BRIEF:
The answer should be a faithful retyping of the records that follow, pictures excluded.
** DATA FOR THE TASK follows **
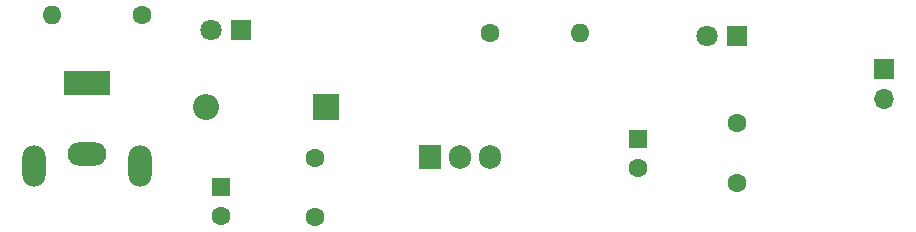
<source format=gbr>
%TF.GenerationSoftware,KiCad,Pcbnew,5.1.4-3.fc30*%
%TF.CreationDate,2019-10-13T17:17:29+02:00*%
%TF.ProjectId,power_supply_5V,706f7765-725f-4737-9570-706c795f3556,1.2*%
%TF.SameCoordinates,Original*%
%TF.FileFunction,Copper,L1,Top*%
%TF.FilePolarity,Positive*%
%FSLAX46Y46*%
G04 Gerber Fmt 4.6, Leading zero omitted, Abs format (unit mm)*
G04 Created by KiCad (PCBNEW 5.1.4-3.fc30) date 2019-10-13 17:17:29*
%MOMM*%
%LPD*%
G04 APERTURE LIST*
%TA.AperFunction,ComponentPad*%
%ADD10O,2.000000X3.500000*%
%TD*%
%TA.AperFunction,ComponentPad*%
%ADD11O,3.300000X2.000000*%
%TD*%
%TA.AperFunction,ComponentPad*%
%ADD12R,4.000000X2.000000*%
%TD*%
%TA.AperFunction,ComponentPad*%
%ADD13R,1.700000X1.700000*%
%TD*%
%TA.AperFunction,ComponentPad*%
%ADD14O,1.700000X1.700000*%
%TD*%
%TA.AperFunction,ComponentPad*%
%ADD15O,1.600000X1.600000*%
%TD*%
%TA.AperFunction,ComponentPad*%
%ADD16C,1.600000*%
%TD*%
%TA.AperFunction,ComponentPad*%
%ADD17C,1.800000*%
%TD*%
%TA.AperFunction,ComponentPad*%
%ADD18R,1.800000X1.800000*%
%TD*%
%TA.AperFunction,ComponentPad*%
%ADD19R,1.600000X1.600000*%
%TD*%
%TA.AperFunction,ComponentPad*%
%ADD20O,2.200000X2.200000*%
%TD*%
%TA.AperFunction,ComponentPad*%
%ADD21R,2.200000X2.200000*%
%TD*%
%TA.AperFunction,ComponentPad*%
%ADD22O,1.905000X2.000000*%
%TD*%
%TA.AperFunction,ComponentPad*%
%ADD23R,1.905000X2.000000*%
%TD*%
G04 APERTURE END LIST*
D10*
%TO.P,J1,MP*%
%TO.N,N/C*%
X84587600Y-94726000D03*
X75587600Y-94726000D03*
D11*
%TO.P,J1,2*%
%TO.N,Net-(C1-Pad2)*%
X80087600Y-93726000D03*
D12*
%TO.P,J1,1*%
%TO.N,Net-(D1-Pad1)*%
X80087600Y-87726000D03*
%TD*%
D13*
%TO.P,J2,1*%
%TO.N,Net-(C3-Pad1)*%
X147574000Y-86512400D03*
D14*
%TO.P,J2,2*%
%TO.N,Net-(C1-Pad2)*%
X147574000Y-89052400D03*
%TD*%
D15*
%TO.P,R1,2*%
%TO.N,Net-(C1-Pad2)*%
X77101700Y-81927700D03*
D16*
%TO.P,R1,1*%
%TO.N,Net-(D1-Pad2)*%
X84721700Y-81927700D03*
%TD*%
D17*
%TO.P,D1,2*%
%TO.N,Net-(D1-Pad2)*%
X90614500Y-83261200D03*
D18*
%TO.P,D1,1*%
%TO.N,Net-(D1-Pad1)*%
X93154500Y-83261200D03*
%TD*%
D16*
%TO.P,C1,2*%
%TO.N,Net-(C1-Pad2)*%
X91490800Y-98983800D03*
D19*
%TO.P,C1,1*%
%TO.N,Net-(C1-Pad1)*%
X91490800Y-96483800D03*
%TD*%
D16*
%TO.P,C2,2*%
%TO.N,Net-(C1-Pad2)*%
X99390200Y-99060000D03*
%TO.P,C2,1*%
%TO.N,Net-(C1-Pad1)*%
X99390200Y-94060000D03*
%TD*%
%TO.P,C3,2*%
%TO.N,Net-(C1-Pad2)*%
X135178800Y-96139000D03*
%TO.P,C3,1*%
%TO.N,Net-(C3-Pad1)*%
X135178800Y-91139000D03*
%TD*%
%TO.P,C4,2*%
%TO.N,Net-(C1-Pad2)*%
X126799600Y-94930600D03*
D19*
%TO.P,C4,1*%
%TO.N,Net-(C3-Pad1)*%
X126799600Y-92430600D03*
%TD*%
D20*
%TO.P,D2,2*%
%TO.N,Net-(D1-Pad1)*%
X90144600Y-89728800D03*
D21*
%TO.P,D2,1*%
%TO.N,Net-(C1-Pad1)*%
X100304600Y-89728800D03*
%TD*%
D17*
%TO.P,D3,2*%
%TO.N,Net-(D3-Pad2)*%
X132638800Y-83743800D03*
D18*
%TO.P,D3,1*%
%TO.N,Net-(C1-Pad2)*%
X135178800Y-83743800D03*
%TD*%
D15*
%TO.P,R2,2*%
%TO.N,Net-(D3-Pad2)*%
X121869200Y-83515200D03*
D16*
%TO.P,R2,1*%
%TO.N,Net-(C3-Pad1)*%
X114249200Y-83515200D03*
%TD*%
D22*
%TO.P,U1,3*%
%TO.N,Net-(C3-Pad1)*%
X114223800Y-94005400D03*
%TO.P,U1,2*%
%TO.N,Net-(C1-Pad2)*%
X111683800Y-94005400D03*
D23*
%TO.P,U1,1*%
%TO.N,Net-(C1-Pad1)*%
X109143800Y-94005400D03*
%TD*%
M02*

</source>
** End of DATA FOR THE TASK **
ANSWER BELOW:
<source format=gbr>
%TF.GenerationSoftware,KiCad,Pcbnew,5.1.4-3.fc30*%
%TF.CreationDate,2019-10-13T17:17:29+02:00*%
%TF.ProjectId,power_supply_5V,706f7765-725f-4737-9570-706c795f3556,1.2*%
%TF.SameCoordinates,Original*%
%TF.FileFunction,Copper,L1,Top*%
%TF.FilePolarity,Positive*%
%FSLAX46Y46*%
G04 Gerber Fmt 4.6, Leading zero omitted, Abs format (unit mm)*
G04 Created by KiCad (PCBNEW 5.1.4-3.fc30) date 2019-10-13 17:17:29*
%MOMM*%
%LPD*%
G04 APERTURE LIST*
%TA.AperFunction,ComponentPad*%
%ADD10O,2.000000X3.500000*%
%TD*%
%TA.AperFunction,ComponentPad*%
%ADD11O,3.300000X2.000000*%
%TD*%
%TA.AperFunction,ComponentPad*%
%ADD12R,4.000000X2.000000*%
%TD*%
%TA.AperFunction,ComponentPad*%
%ADD13R,1.700000X1.700000*%
%TD*%
%TA.AperFunction,ComponentPad*%
%ADD14O,1.700000X1.700000*%
%TD*%
%TA.AperFunction,ComponentPad*%
%ADD15O,1.600000X1.600000*%
%TD*%
%TA.AperFunction,ComponentPad*%
%ADD16C,1.600000*%
%TD*%
%TA.AperFunction,ComponentPad*%
%ADD17C,1.800000*%
%TD*%
%TA.AperFunction,ComponentPad*%
%ADD18R,1.800000X1.800000*%
%TD*%
%TA.AperFunction,ComponentPad*%
%ADD19R,1.600000X1.600000*%
%TD*%
%TA.AperFunction,ComponentPad*%
%ADD20O,2.200000X2.200000*%
%TD*%
%TA.AperFunction,ComponentPad*%
%ADD21R,2.200000X2.200000*%
%TD*%
%TA.AperFunction,ComponentPad*%
%ADD22O,1.905000X2.000000*%
%TD*%
%TA.AperFunction,ComponentPad*%
%ADD23R,1.905000X2.000000*%
%TD*%
G04 APERTURE END LIST*
D10*
%TO.P,J1,MP*%
%TO.N,N/C*%
X84587600Y-94726000D03*
X75587600Y-94726000D03*
D11*
%TO.P,J1,2*%
%TO.N,Net-(C1-Pad2)*%
X80087600Y-93726000D03*
D12*
%TO.P,J1,1*%
%TO.N,Net-(D1-Pad1)*%
X80087600Y-87726000D03*
%TD*%
D13*
%TO.P,J2,1*%
%TO.N,Net-(C3-Pad1)*%
X147574000Y-86512400D03*
D14*
%TO.P,J2,2*%
%TO.N,Net-(C1-Pad2)*%
X147574000Y-89052400D03*
%TD*%
D15*
%TO.P,R1,2*%
%TO.N,Net-(C1-Pad2)*%
X77101700Y-81927700D03*
D16*
%TO.P,R1,1*%
%TO.N,Net-(D1-Pad2)*%
X84721700Y-81927700D03*
%TD*%
D17*
%TO.P,D1,2*%
%TO.N,Net-(D1-Pad2)*%
X90614500Y-83261200D03*
D18*
%TO.P,D1,1*%
%TO.N,Net-(D1-Pad1)*%
X93154500Y-83261200D03*
%TD*%
D16*
%TO.P,C1,2*%
%TO.N,Net-(C1-Pad2)*%
X91490800Y-98983800D03*
D19*
%TO.P,C1,1*%
%TO.N,Net-(C1-Pad1)*%
X91490800Y-96483800D03*
%TD*%
D16*
%TO.P,C2,2*%
%TO.N,Net-(C1-Pad2)*%
X99390200Y-99060000D03*
%TO.P,C2,1*%
%TO.N,Net-(C1-Pad1)*%
X99390200Y-94060000D03*
%TD*%
%TO.P,C3,2*%
%TO.N,Net-(C1-Pad2)*%
X135178800Y-96139000D03*
%TO.P,C3,1*%
%TO.N,Net-(C3-Pad1)*%
X135178800Y-91139000D03*
%TD*%
%TO.P,C4,2*%
%TO.N,Net-(C1-Pad2)*%
X126799600Y-94930600D03*
D19*
%TO.P,C4,1*%
%TO.N,Net-(C3-Pad1)*%
X126799600Y-92430600D03*
%TD*%
D20*
%TO.P,D2,2*%
%TO.N,Net-(D1-Pad1)*%
X90144600Y-89728800D03*
D21*
%TO.P,D2,1*%
%TO.N,Net-(C1-Pad1)*%
X100304600Y-89728800D03*
%TD*%
D17*
%TO.P,D3,2*%
%TO.N,Net-(D3-Pad2)*%
X132638800Y-83743800D03*
D18*
%TO.P,D3,1*%
%TO.N,Net-(C1-Pad2)*%
X135178800Y-83743800D03*
%TD*%
D15*
%TO.P,R2,2*%
%TO.N,Net-(D3-Pad2)*%
X121869200Y-83515200D03*
D16*
%TO.P,R2,1*%
%TO.N,Net-(C3-Pad1)*%
X114249200Y-83515200D03*
%TD*%
D22*
%TO.P,U1,3*%
%TO.N,Net-(C3-Pad1)*%
X114223800Y-94005400D03*
%TO.P,U1,2*%
%TO.N,Net-(C1-Pad2)*%
X111683800Y-94005400D03*
D23*
%TO.P,U1,1*%
%TO.N,Net-(C1-Pad1)*%
X109143800Y-94005400D03*
%TD*%
M02*

</source>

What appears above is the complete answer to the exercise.